» What to do
Write out each record below exactly, but not the pictures.

Segment Start: Supplied entries

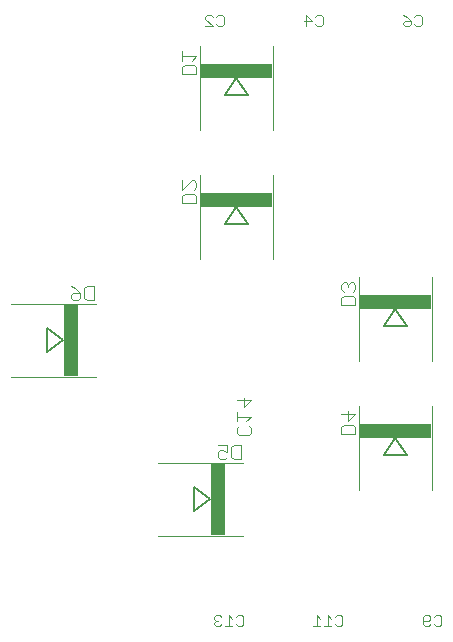
<source format=gbl>
G75*
G70*
%OFA0B0*%
%FSLAX24Y24*%
%IPPOS*%
%LPD*%
%AMOC8*
5,1,8,0,0,1.08239X$1,22.5*
%
%ADD10C,0.0030*%
%ADD11C,0.0040*%
%ADD12C,0.0080*%
%ADD13R,0.2441X0.0492*%
%ADD14R,0.0492X0.2441*%
D10*
X011531Y004507D02*
X011593Y004445D01*
X011717Y004445D01*
X011778Y004507D01*
X011900Y004445D02*
X012147Y004445D01*
X012023Y004445D02*
X012023Y004815D01*
X012147Y004692D01*
X012268Y004754D02*
X012330Y004815D01*
X012453Y004815D01*
X012515Y004754D01*
X012515Y004507D01*
X012453Y004445D01*
X012330Y004445D01*
X012268Y004507D01*
X011778Y004754D02*
X011717Y004815D01*
X011593Y004815D01*
X011531Y004754D01*
X011531Y004692D01*
X011593Y004630D01*
X011531Y004568D01*
X011531Y004507D01*
X011593Y004630D02*
X011655Y004630D01*
X014831Y004445D02*
X015078Y004445D01*
X015200Y004445D02*
X015447Y004445D01*
X015323Y004445D02*
X015323Y004815D01*
X015447Y004692D01*
X015568Y004754D02*
X015630Y004815D01*
X015753Y004815D01*
X015815Y004754D01*
X015815Y004507D01*
X015753Y004445D01*
X015630Y004445D01*
X015568Y004507D01*
X015078Y004692D02*
X014955Y004815D01*
X014955Y004445D01*
X018500Y004507D02*
X018500Y004754D01*
X018562Y004815D01*
X018685Y004815D01*
X018747Y004754D01*
X018747Y004692D01*
X018685Y004630D01*
X018500Y004630D01*
X018500Y004507D02*
X018562Y004445D01*
X018685Y004445D01*
X018747Y004507D01*
X018868Y004507D02*
X018930Y004445D01*
X019053Y004445D01*
X019115Y004507D01*
X019115Y004754D01*
X019053Y004815D01*
X018930Y004815D01*
X018868Y004754D01*
X018390Y024445D02*
X018266Y024445D01*
X018205Y024507D01*
X018083Y024507D02*
X018022Y024445D01*
X017898Y024445D01*
X017836Y024507D01*
X017836Y024568D01*
X017898Y024630D01*
X018083Y024630D01*
X018083Y024507D01*
X018083Y024630D02*
X017960Y024754D01*
X017836Y024815D01*
X018205Y024754D02*
X018266Y024815D01*
X018390Y024815D01*
X018452Y024754D01*
X018452Y024507D01*
X018390Y024445D01*
X015152Y024507D02*
X015090Y024445D01*
X014966Y024445D01*
X014905Y024507D01*
X014783Y024630D02*
X014536Y024630D01*
X014598Y024445D02*
X014598Y024815D01*
X014783Y024630D01*
X014905Y024754D02*
X014966Y024815D01*
X015090Y024815D01*
X015152Y024754D01*
X015152Y024507D01*
X011852Y024507D02*
X011790Y024445D01*
X011666Y024445D01*
X011605Y024507D01*
X011483Y024445D02*
X011236Y024692D01*
X011236Y024754D01*
X011298Y024815D01*
X011422Y024815D01*
X011483Y024754D01*
X011605Y024754D02*
X011666Y024815D01*
X011790Y024815D01*
X011852Y024754D01*
X011852Y024507D01*
X011483Y024445D02*
X011236Y024445D01*
D11*
X012482Y007458D02*
X009678Y007458D01*
X009678Y009902D02*
X012482Y009902D01*
X012422Y010022D02*
X012192Y010022D01*
X012115Y010099D01*
X012115Y010406D01*
X012192Y010483D01*
X012422Y010483D01*
X012422Y010022D01*
X011961Y010099D02*
X011885Y010022D01*
X011731Y010022D01*
X011654Y010099D01*
X011654Y010253D01*
X011731Y010329D01*
X011808Y010329D01*
X011961Y010253D01*
X011961Y010483D01*
X011654Y010483D01*
X012300Y010896D02*
X012300Y011049D01*
X012377Y011126D01*
X012300Y011279D02*
X012300Y011586D01*
X012300Y011433D02*
X012760Y011433D01*
X012607Y011279D01*
X012684Y011126D02*
X012760Y011049D01*
X012760Y010896D01*
X012684Y010819D01*
X012377Y010819D01*
X012300Y010896D01*
X012530Y011740D02*
X012530Y012047D01*
X012300Y011970D02*
X012760Y011970D01*
X012530Y011740D01*
X015778Y011532D02*
X016238Y011532D01*
X016008Y011301D01*
X016008Y011608D01*
X016161Y011148D02*
X015854Y011148D01*
X015778Y011071D01*
X015778Y010841D01*
X016238Y010841D01*
X016238Y011071D01*
X016161Y011148D01*
X016358Y011782D02*
X016358Y008978D01*
X018802Y008978D02*
X018802Y011782D01*
X018802Y013278D02*
X018802Y016082D01*
X016358Y016082D02*
X016358Y013278D01*
X016238Y015141D02*
X015778Y015141D01*
X015778Y015371D01*
X015854Y015448D01*
X016161Y015448D01*
X016238Y015371D01*
X016238Y015141D01*
X016161Y015601D02*
X016238Y015678D01*
X016238Y015832D01*
X016161Y015908D01*
X016084Y015908D01*
X016008Y015832D01*
X015931Y015908D01*
X015854Y015908D01*
X015778Y015832D01*
X015778Y015678D01*
X015854Y015601D01*
X016008Y015755D02*
X016008Y015832D01*
X013502Y016678D02*
X013502Y019482D01*
X013502Y020978D02*
X013502Y023782D01*
X011058Y023782D02*
X011058Y020978D01*
X011058Y019482D02*
X011058Y016678D01*
X010938Y018541D02*
X010478Y018541D01*
X010478Y018771D01*
X010554Y018848D01*
X010861Y018848D01*
X010938Y018771D01*
X010938Y018541D01*
X010861Y019001D02*
X010938Y019078D01*
X010938Y019232D01*
X010861Y019308D01*
X010784Y019308D01*
X010478Y019001D01*
X010478Y019308D01*
X010478Y022841D02*
X010478Y023071D01*
X010554Y023148D01*
X010861Y023148D01*
X010938Y023071D01*
X010938Y022841D01*
X010478Y022841D01*
X010478Y023301D02*
X010478Y023608D01*
X010478Y023455D02*
X010938Y023455D01*
X010784Y023301D01*
X007522Y015783D02*
X007292Y015783D01*
X007215Y015706D01*
X007215Y015399D01*
X007292Y015322D01*
X007522Y015322D01*
X007522Y015783D01*
X007061Y015553D02*
X007061Y015399D01*
X006985Y015322D01*
X006831Y015322D01*
X006754Y015399D01*
X006754Y015476D01*
X006831Y015553D01*
X007061Y015553D01*
X006908Y015706D01*
X006754Y015783D01*
X007582Y015202D02*
X004778Y015202D01*
X004778Y012758D02*
X007582Y012758D01*
D12*
X006507Y013980D02*
X005966Y013586D01*
X005966Y014374D01*
X006507Y013980D01*
X010866Y009074D02*
X010866Y008286D01*
X011407Y008680D01*
X010866Y009074D01*
X017186Y010166D02*
X017974Y010166D01*
X017580Y010707D01*
X017186Y010166D01*
X017186Y014466D02*
X017974Y014466D01*
X017580Y015007D01*
X017186Y014466D01*
X012674Y017866D02*
X011886Y017866D01*
X012280Y018407D01*
X012674Y017866D01*
X012674Y022166D02*
X011886Y022166D01*
X012280Y022707D01*
X012674Y022166D01*
D13*
X012280Y022961D03*
X012280Y018661D03*
X017580Y015261D03*
X017580Y010961D03*
D14*
X011661Y008680D03*
X006761Y013980D03*
M02*

</source>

Segment End: Supplied entries

» Output
<source format=gbl>
G75*
G70*
%OFA0B0*%
%FSLAX24Y24*%
%IPPOS*%
%LPD*%
%AMOC8*
5,1,8,0,0,1.08239X$1,22.5*
%
%ADD10C,0.0030*%
%ADD11C,0.0040*%
%ADD12C,0.0080*%
%ADD13R,0.2441X0.0492*%
%ADD14R,0.0492X0.2441*%
D10*
X011531Y004507D02*
X011593Y004445D01*
X011717Y004445D01*
X011778Y004507D01*
X011900Y004445D02*
X012147Y004445D01*
X012023Y004445D02*
X012023Y004815D01*
X012147Y004692D01*
X012268Y004754D02*
X012330Y004815D01*
X012453Y004815D01*
X012515Y004754D01*
X012515Y004507D01*
X012453Y004445D01*
X012330Y004445D01*
X012268Y004507D01*
X011778Y004754D02*
X011717Y004815D01*
X011593Y004815D01*
X011531Y004754D01*
X011531Y004692D01*
X011593Y004630D01*
X011531Y004568D01*
X011531Y004507D01*
X011593Y004630D02*
X011655Y004630D01*
X014831Y004445D02*
X015078Y004445D01*
X015200Y004445D02*
X015447Y004445D01*
X015323Y004445D02*
X015323Y004815D01*
X015447Y004692D01*
X015568Y004754D02*
X015630Y004815D01*
X015753Y004815D01*
X015815Y004754D01*
X015815Y004507D01*
X015753Y004445D01*
X015630Y004445D01*
X015568Y004507D01*
X015078Y004692D02*
X014955Y004815D01*
X014955Y004445D01*
X018500Y004507D02*
X018500Y004754D01*
X018562Y004815D01*
X018685Y004815D01*
X018747Y004754D01*
X018747Y004692D01*
X018685Y004630D01*
X018500Y004630D01*
X018500Y004507D02*
X018562Y004445D01*
X018685Y004445D01*
X018747Y004507D01*
X018868Y004507D02*
X018930Y004445D01*
X019053Y004445D01*
X019115Y004507D01*
X019115Y004754D01*
X019053Y004815D01*
X018930Y004815D01*
X018868Y004754D01*
X018390Y024445D02*
X018266Y024445D01*
X018205Y024507D01*
X018083Y024507D02*
X018022Y024445D01*
X017898Y024445D01*
X017836Y024507D01*
X017836Y024568D01*
X017898Y024630D01*
X018083Y024630D01*
X018083Y024507D01*
X018083Y024630D02*
X017960Y024754D01*
X017836Y024815D01*
X018205Y024754D02*
X018266Y024815D01*
X018390Y024815D01*
X018452Y024754D01*
X018452Y024507D01*
X018390Y024445D01*
X015152Y024507D02*
X015090Y024445D01*
X014966Y024445D01*
X014905Y024507D01*
X014783Y024630D02*
X014536Y024630D01*
X014598Y024445D02*
X014598Y024815D01*
X014783Y024630D01*
X014905Y024754D02*
X014966Y024815D01*
X015090Y024815D01*
X015152Y024754D01*
X015152Y024507D01*
X011852Y024507D02*
X011790Y024445D01*
X011666Y024445D01*
X011605Y024507D01*
X011483Y024445D02*
X011236Y024692D01*
X011236Y024754D01*
X011298Y024815D01*
X011422Y024815D01*
X011483Y024754D01*
X011605Y024754D02*
X011666Y024815D01*
X011790Y024815D01*
X011852Y024754D01*
X011852Y024507D01*
X011483Y024445D02*
X011236Y024445D01*
D11*
X012482Y007458D02*
X009678Y007458D01*
X009678Y009902D02*
X012482Y009902D01*
X012422Y010022D02*
X012192Y010022D01*
X012115Y010099D01*
X012115Y010406D01*
X012192Y010483D01*
X012422Y010483D01*
X012422Y010022D01*
X011961Y010099D02*
X011885Y010022D01*
X011731Y010022D01*
X011654Y010099D01*
X011654Y010253D01*
X011731Y010329D01*
X011808Y010329D01*
X011961Y010253D01*
X011961Y010483D01*
X011654Y010483D01*
X012300Y010896D02*
X012300Y011049D01*
X012377Y011126D01*
X012300Y011279D02*
X012300Y011586D01*
X012300Y011433D02*
X012760Y011433D01*
X012607Y011279D01*
X012684Y011126D02*
X012760Y011049D01*
X012760Y010896D01*
X012684Y010819D01*
X012377Y010819D01*
X012300Y010896D01*
X012530Y011740D02*
X012530Y012047D01*
X012300Y011970D02*
X012760Y011970D01*
X012530Y011740D01*
X015778Y011532D02*
X016238Y011532D01*
X016008Y011301D01*
X016008Y011608D01*
X016161Y011148D02*
X015854Y011148D01*
X015778Y011071D01*
X015778Y010841D01*
X016238Y010841D01*
X016238Y011071D01*
X016161Y011148D01*
X016358Y011782D02*
X016358Y008978D01*
X018802Y008978D02*
X018802Y011782D01*
X018802Y013278D02*
X018802Y016082D01*
X016358Y016082D02*
X016358Y013278D01*
X016238Y015141D02*
X015778Y015141D01*
X015778Y015371D01*
X015854Y015448D01*
X016161Y015448D01*
X016238Y015371D01*
X016238Y015141D01*
X016161Y015601D02*
X016238Y015678D01*
X016238Y015832D01*
X016161Y015908D01*
X016084Y015908D01*
X016008Y015832D01*
X015931Y015908D01*
X015854Y015908D01*
X015778Y015832D01*
X015778Y015678D01*
X015854Y015601D01*
X016008Y015755D02*
X016008Y015832D01*
X013502Y016678D02*
X013502Y019482D01*
X013502Y020978D02*
X013502Y023782D01*
X011058Y023782D02*
X011058Y020978D01*
X011058Y019482D02*
X011058Y016678D01*
X010938Y018541D02*
X010478Y018541D01*
X010478Y018771D01*
X010554Y018848D01*
X010861Y018848D01*
X010938Y018771D01*
X010938Y018541D01*
X010861Y019001D02*
X010938Y019078D01*
X010938Y019232D01*
X010861Y019308D01*
X010784Y019308D01*
X010478Y019001D01*
X010478Y019308D01*
X010478Y022841D02*
X010478Y023071D01*
X010554Y023148D01*
X010861Y023148D01*
X010938Y023071D01*
X010938Y022841D01*
X010478Y022841D01*
X010478Y023301D02*
X010478Y023608D01*
X010478Y023455D02*
X010938Y023455D01*
X010784Y023301D01*
X007522Y015783D02*
X007292Y015783D01*
X007215Y015706D01*
X007215Y015399D01*
X007292Y015322D01*
X007522Y015322D01*
X007522Y015783D01*
X007061Y015553D02*
X007061Y015399D01*
X006985Y015322D01*
X006831Y015322D01*
X006754Y015399D01*
X006754Y015476D01*
X006831Y015553D01*
X007061Y015553D01*
X006908Y015706D01*
X006754Y015783D01*
X007582Y015202D02*
X004778Y015202D01*
X004778Y012758D02*
X007582Y012758D01*
D12*
X006507Y013980D02*
X005966Y013586D01*
X005966Y014374D01*
X006507Y013980D01*
X010866Y009074D02*
X010866Y008286D01*
X011407Y008680D01*
X010866Y009074D01*
X017186Y010166D02*
X017974Y010166D01*
X017580Y010707D01*
X017186Y010166D01*
X017186Y014466D02*
X017974Y014466D01*
X017580Y015007D01*
X017186Y014466D01*
X012674Y017866D02*
X011886Y017866D01*
X012280Y018407D01*
X012674Y017866D01*
X012674Y022166D02*
X011886Y022166D01*
X012280Y022707D01*
X012674Y022166D01*
D13*
X012280Y022961D03*
X012280Y018661D03*
X017580Y015261D03*
X017580Y010961D03*
D14*
X011661Y008680D03*
X006761Y013980D03*
M02*

</source>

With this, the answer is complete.